Pire le système est devenu fou. L’argent avant allait aux clubs. Avec l’ANS et les projets de développements fédéraux, l’argent ne ruisselle plus jusqu’aux clubs. A tel point qu’un rapport préconise à l’ANS de réduire la voilure sur les PSF et à rationaliser son soutien aux associations. Une autre solution aurait été de virer l’ex part territoriale du CNDS directement sur les territoires au niveau des conférences des financeurs. C’est l’ancien président du CNOSF Denis Masseglia qui a négocié en direct en haut lieu le fait qu’elle soit gérée par les fédérations. Les fédérations peuvent le remercier, les clubs moins. La part qui retombe sur les clubs n’a jamais été aussi faible à tel point que l’ANS a exigé qu’elle ne puisse pas descendre en dessous de 50% des crédits.
Passages par les cartes « Chance » et « Caisse de communauté »
Mais comme dans tout bon Monopoly, il y a les cases qui réjouissent… et celles qui rappellent à l’ordre :
- Cour des comptes : sévère avec la gouvernance, la performance, les financements croisés et une consolidation des dépenses qui a suscité de vives réactions y compris au CIO ! .
- AFA (Agence française anticorruption) : alertes sur les risques systémiques.
- Une multitude de sondages Harris, Toluna, IFOP : enthousiasme populaire, mais aussi attentes non comblées en matière d’accès, d’égalité territoriale et de sport du quotidien pour au final constater qu’en 40 ans la pratique sportive des Français n’a pas augmenté.
- Rapports parlementaires, propositions de lois : des diagnostics récurrents, des recommandations redondantes, rarement suivies d’effet.

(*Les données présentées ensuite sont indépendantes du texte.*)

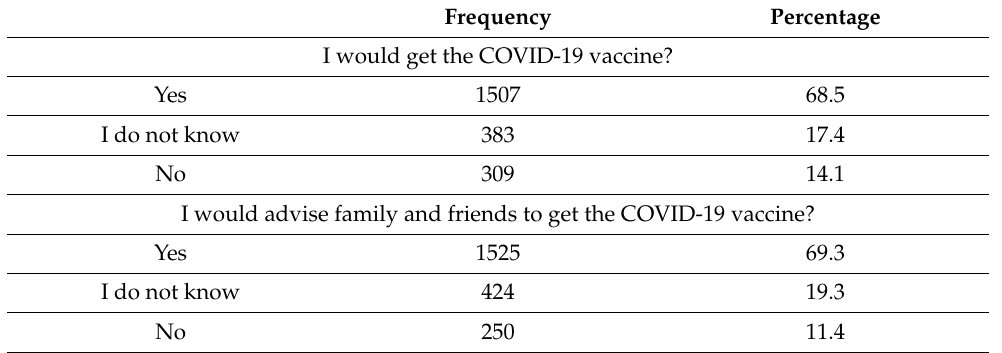
Table 6. Participants acceptance of COVID-19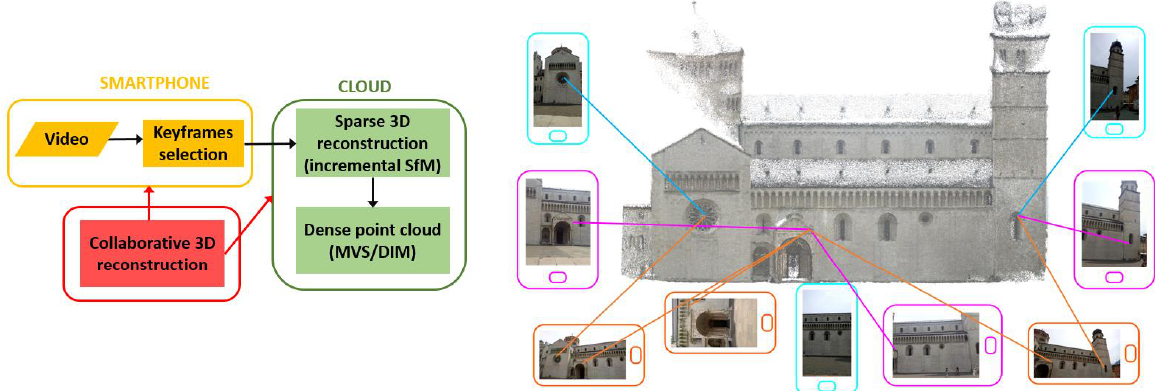
Figure 1: Part of the entire REPLICATE workflow (from Nocerino et al, 2017) jointly performed on smart devices and a cloud-based server (left) and the collaborative aspect of 3D digitization procedures presented in this article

Un an après les Jeux, sept ans après le lancement de l’ANS
La boucle est bouclée. Un an après les Jeux de Paris 2024, et sept ans après la naissance de l’ANS, le sport français retourne à la case départ. Le ministère des Sports est à nouveau l’objet d’un débat existentiel en tout cas pour l’instant sur son budget. Une pétition est lancée…. « Stop à la casse du sport français » , comme en 2018. Et comme le pire n’est jamais certains. Va t on revenir au budget de 2018 ?
L’ANS est questionnée sur sa légitimité, son efficacité et donc son existence. Les clubs, eux, continuent de jouer sans toujours comprendre les règles ni savoir ce qu’il va rester dans la case banque que ce soit celle de l’Etat ou des collectivités territoriales.
En janvier 2022, je me posais la question, le sport peut t-il passer d’un statut de « divertissement » à celui de politique publique ? on a notre réponse
Retour à la case départ, le sport français a tiré la mauvaise carte
Un an après les Jeux de Paris 2024, sept ans après la création de l’Agence nationale du sport, le sport français a tiré la mauvaise carte « Vous avez trop perçu. Baisse de budget. Retour à la case départ. »
Le budget du ministère des Sports vacille, l’ANS est sur la sellette, les clubs ne voient plus passer la monnaie, et une nouvelle pétition circule pour dénoncer la casse. Au terme d’un Monopoly grandeur nature, joué sur fond d’ambitions olympiques, les dés sont relancés pour 2030 avec quels moyens ? Des #EGS2025 états généraux du sport s’imposent en 2025.